Character for character, reproduce every entry below.

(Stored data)
"""

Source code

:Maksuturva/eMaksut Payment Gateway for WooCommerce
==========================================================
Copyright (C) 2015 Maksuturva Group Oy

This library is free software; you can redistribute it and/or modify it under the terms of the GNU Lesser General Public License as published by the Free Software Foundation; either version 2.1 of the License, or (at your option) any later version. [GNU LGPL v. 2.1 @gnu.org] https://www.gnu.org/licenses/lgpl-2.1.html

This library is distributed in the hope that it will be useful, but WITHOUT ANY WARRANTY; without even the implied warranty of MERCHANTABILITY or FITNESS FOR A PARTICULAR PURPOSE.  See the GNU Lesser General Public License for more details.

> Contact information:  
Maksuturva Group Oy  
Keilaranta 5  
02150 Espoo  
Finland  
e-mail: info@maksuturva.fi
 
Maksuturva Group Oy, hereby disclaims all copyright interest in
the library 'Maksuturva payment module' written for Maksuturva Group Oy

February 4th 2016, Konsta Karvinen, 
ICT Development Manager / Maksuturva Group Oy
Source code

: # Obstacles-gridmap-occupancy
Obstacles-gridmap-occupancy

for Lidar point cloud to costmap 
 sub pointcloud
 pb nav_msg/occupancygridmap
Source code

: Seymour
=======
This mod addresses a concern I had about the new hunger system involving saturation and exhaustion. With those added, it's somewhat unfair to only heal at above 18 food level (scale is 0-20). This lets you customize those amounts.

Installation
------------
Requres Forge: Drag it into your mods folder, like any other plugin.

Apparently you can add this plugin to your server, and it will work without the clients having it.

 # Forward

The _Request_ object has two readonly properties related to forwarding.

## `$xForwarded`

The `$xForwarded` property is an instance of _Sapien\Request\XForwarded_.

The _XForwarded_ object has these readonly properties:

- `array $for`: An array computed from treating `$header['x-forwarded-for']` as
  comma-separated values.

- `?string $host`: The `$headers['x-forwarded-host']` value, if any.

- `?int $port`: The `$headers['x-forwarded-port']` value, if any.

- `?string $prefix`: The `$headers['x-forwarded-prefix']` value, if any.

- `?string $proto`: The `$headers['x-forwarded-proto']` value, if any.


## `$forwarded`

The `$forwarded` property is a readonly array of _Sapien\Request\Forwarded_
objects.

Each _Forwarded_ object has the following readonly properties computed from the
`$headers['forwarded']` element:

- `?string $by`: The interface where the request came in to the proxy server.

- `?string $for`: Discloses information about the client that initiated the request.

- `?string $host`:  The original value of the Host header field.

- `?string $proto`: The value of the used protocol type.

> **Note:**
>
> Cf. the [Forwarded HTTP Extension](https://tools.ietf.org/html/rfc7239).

"""

• Finished exercise
Source code

:Maksuturva/eMaksut Payment Gateway for WooCommerce
==========================================================
Copyright (C) 2015 Maksuturva Group Oy

This library is free software; you can redistribute it and/or modify it under the terms of the GNU Lesser General Public License as published by the Free Software Foundation; either version 2.1 of the License, or (at your option) any later version. [GNU LGPL v. 2.1 @gnu.org] https://www.gnu.org/licenses/lgpl-2.1.html

This library is distributed in the hope that it will be useful, but WITHOUT ANY WARRANTY; without even the implied warranty of MERCHANTABILITY or FITNESS FOR A PARTICULAR PURPOSE.  See the GNU Lesser General Public License for more details.

> Contact information:  
Maksuturva Group Oy  
Keilaranta 5  
02150 Espoo  
Finland  
e-mail: info@maksuturva.fi
 
Maksuturva Group Oy, hereby disclaims all copyright interest in
the library 'Maksuturva payment module' written for Maksuturva Group Oy

February 4th 2016, Konsta Karvinen, 
ICT Development Manager / Maksuturva Group Oy
Source code

: # Obstacles-gridmap-occupancy
Obstacles-gridmap-occupancy

for Lidar point cloud to costmap 
 sub pointcloud
 pb nav_msg/occupancygridmap
Source code

: Seymour
=======
This mod addresses a concern I had about the new hunger system involving saturation and exhaustion. With those added, it's somewhat unfair to only heal at above 18 food level (scale is 0-20). This lets you customize those amounts.

Installation
------------
Requres Forge: Drag it into your mods folder, like any other plugin.

Apparently you can add this plugin to your server, and it will work without the clients having it.

 # Forward

The _Request_ object has two readonly properties related to forwarding.

## `$xForwarded`

The `$xForwarded` property is an instance of _Sapien\Request\XForwarded_.

The _XForwarded_ object has these readonly properties:

- `array $for`: An array computed from treating `$header['x-forwarded-for']` as
  comma-separated values.

- `?string $host`: The `$headers['x-forwarded-host']` value, if any.

- `?int $port`: The `$headers['x-forwarded-port']` value, if any.

- `?string $prefix`: The `$headers['x-forwarded-prefix']` value, if any.

- `?string $proto`: The `$headers['x-forwarded-proto']` value, if any.


## `$forwarded`

The `$forwarded` property is a readonly array of _Sapien\Request\Forwarded_
objects.

Each _Forwarded_ object has the following readonly properties computed from the
`$headers['forwarded']` element:

- `?string $by`: The interface where the request came in to the proxy server.

- `?string $for`: Discloses information about the client that initiated the request.

- `?string $host`:  The original value of the Host header field.

- `?string $proto`: The value of the used protocol type.

> **Note:**
>
> Cf. the [Forwarded HTTP Extension](https://tools.ietf.org/html/rfc7239).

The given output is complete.